Bookforum recently offered an an eclectic collection of recent articles on the financial crisis. It links to William K. Black, who is as provocative as usual. He believes that finance, rather than serving the “real economy,” actually undermines it:

The finance sector is an intermediary — essentially a “middleman”. Like all middlemen, it should be as small as possible, while still being capable of accomplishing its mission. Otherwise it is inherently parasitical. Unfortunately, it is now vastly larger than necessary, dwarfing the real economy it is supposed to serve. Forty years ago, our real economy grew better with a financial sector that received one-twentieth as large a percentage of total profits (2%) than does the current financial sector (40%). . . .

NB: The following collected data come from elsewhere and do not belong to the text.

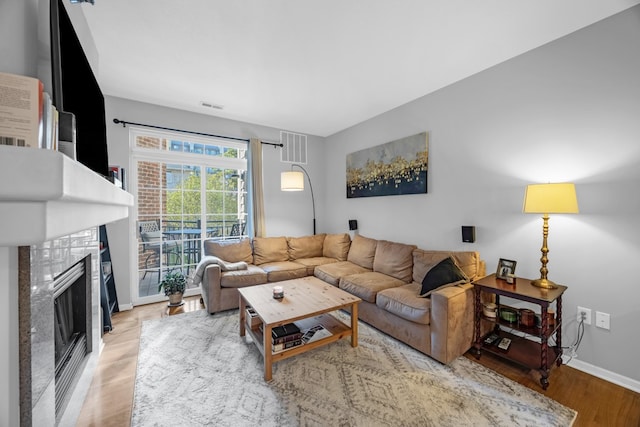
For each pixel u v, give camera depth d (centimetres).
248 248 381
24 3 106
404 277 301
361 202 418
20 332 97
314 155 487
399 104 347
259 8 180
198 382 188
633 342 182
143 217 347
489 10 183
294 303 226
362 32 206
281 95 319
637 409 163
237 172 422
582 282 204
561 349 204
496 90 253
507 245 247
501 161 250
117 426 151
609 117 190
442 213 303
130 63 248
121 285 322
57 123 102
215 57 239
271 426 150
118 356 221
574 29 203
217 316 302
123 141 325
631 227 183
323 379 191
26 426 97
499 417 156
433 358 215
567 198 185
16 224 69
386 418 155
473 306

[For example], The financial sector’s fixation on accounting earnings leads it to pressure U.S manufacturing and service firms to export jobs abroad, to deny capital to firms that are unionized, and to encourage firms to use foreign tax havens to evade paying U.S. taxes.

Black lists five “fatal flaws of finance” that make it a drain on the productive activities in the economy. But other commentators may question his effort to separate the “real” from the “finance” economy. Compensation in both areas is driven much more by law than we are usually willing to admit. As Bernard Harcourt has argued, we ignore the real determinants of advantage and disadvantage at our peril, “naturalizing and masking the regulatory mechanisms inherent to all markets that massively redistribute wealth.” (Harcourt’s comparison of 18th century French bread market regulation and contemporary futures markets nicely illuminates the problem.)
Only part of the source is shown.